Ces objets racontent mieux que mille discours. Un homme cultivé qui aimait la poésie. Un avocat qui savait manier les mots. Un humaniste qui refusait la violence, même légale. Demain, l'exposition « Robert Badinter, la justice au cœur » ouvre dans la crypte du Panthéon. Jusqu'au 8 mars 2026, photographies, archives et témoignages retracent son parcours. Le commissaire, Éric Fottorino, journaliste et écrivain, a voulu montrer « l'homme avant le monument ».

Les célébrations ont débuté le 7 octobre avec un colloque au Conseil constitutionnel, que Badinter a présidé pendant neuf ans. Des historiens, des juristes, des philosophes ont débattu de son héritage. Hier, une veillée au même endroit. Ce soir, à 18 h 30, Emmanuel Macron préside la cérémonie officielle. Le 14 février 2024, lors de l'hommage national place Vendôme, Macron avait déclaré : « Votre nom devra s'inscrire aux côtés de ceux qui ont tant fait pour le progrès humain. » Promesse tenue, donc.

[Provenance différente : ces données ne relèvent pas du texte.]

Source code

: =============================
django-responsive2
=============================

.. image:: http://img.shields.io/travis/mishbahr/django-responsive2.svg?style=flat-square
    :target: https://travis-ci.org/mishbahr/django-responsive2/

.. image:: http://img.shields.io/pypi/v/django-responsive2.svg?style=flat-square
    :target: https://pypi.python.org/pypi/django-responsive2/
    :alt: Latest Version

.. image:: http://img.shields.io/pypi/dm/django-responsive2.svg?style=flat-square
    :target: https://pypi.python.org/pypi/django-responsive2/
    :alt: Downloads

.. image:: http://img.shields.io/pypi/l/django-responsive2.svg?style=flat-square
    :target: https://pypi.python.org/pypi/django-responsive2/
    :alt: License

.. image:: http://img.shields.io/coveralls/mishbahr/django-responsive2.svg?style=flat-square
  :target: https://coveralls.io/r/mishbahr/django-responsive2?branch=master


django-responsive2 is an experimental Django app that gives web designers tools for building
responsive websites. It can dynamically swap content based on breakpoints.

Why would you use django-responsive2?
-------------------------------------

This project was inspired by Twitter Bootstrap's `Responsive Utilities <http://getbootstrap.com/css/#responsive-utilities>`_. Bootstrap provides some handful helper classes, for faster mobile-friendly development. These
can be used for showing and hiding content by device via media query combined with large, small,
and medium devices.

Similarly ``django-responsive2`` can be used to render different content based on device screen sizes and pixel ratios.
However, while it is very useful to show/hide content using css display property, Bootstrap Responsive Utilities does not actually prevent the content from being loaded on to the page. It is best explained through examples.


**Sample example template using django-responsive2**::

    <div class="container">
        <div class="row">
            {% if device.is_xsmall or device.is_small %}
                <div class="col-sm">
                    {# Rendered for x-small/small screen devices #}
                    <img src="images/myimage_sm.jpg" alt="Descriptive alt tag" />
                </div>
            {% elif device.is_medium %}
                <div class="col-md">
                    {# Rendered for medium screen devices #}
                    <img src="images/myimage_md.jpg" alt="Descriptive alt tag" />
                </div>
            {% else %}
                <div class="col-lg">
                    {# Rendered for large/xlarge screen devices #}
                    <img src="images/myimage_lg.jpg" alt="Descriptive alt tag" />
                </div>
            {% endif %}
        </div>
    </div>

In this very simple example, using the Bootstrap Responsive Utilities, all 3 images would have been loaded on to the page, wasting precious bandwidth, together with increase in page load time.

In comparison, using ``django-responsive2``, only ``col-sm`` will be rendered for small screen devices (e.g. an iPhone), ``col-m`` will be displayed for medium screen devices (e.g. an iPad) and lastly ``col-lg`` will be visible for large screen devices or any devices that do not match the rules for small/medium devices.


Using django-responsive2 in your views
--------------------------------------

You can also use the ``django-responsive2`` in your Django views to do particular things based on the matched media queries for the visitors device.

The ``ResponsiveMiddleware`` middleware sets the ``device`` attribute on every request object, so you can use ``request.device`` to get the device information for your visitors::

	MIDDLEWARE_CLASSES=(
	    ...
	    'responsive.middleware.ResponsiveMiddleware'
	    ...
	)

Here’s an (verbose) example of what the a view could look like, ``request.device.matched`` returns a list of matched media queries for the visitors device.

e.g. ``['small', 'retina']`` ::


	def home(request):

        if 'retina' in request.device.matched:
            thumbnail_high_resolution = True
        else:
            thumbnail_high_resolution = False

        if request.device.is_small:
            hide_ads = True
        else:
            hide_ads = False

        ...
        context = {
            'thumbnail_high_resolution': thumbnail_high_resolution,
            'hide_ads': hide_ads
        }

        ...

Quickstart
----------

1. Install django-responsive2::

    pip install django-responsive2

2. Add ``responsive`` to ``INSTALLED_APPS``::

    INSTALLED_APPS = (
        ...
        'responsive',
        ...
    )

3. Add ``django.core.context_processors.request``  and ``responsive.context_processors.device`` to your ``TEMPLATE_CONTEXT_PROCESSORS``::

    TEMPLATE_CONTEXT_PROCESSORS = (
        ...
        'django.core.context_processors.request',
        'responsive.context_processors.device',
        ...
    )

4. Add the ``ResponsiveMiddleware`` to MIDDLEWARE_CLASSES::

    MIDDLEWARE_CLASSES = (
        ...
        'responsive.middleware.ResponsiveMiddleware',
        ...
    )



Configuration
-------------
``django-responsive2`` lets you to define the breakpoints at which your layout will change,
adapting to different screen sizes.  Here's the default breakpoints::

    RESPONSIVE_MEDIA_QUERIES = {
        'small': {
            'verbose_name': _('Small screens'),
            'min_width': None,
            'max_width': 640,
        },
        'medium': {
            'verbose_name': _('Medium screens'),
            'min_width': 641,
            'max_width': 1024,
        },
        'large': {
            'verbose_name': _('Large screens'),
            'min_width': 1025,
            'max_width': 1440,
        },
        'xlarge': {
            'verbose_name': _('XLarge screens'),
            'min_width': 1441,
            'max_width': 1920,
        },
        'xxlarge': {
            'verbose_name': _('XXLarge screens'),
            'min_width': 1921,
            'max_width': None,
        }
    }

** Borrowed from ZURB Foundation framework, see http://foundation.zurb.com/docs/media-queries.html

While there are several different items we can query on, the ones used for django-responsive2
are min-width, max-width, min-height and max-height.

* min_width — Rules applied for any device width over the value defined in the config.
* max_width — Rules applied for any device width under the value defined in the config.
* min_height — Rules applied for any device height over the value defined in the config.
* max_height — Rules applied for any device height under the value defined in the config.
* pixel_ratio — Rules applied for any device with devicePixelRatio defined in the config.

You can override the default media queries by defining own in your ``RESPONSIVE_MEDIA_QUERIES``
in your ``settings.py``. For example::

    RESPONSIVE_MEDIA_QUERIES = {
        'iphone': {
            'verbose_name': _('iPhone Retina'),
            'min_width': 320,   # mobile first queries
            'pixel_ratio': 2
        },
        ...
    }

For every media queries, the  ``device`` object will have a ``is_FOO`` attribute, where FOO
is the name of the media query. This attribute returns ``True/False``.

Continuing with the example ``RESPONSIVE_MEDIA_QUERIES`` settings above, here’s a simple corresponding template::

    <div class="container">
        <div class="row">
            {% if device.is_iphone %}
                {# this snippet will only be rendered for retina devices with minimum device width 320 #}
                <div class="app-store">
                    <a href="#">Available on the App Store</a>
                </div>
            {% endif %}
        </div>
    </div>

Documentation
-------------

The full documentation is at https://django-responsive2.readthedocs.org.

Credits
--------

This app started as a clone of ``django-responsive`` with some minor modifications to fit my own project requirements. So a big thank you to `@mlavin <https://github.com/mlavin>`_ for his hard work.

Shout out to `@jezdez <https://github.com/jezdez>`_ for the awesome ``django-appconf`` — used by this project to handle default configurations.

Mais Badinter ne se résume pas à un nom gravé dans la pierre. Il est une boussole. Un rappel que la justice doit rester humaine, même face à l'inhumain. Qu'un État ne peut pas tuer au nom du droit sans perdre son âme. Ce soir, la France honore un juste. Demain, elle devra agir comme lui. Pas seulement chez elle. Partout. Parce que tant qu'un seul pays exécute, le combat de Badinter reste inachevé. Et nous avec lui.

Par Anne-Marie DWORACZEK-BENDOME – 09 octobre 2025

Ce blog est personnel, la rédaction n’est pas à l’origine de ses contenus.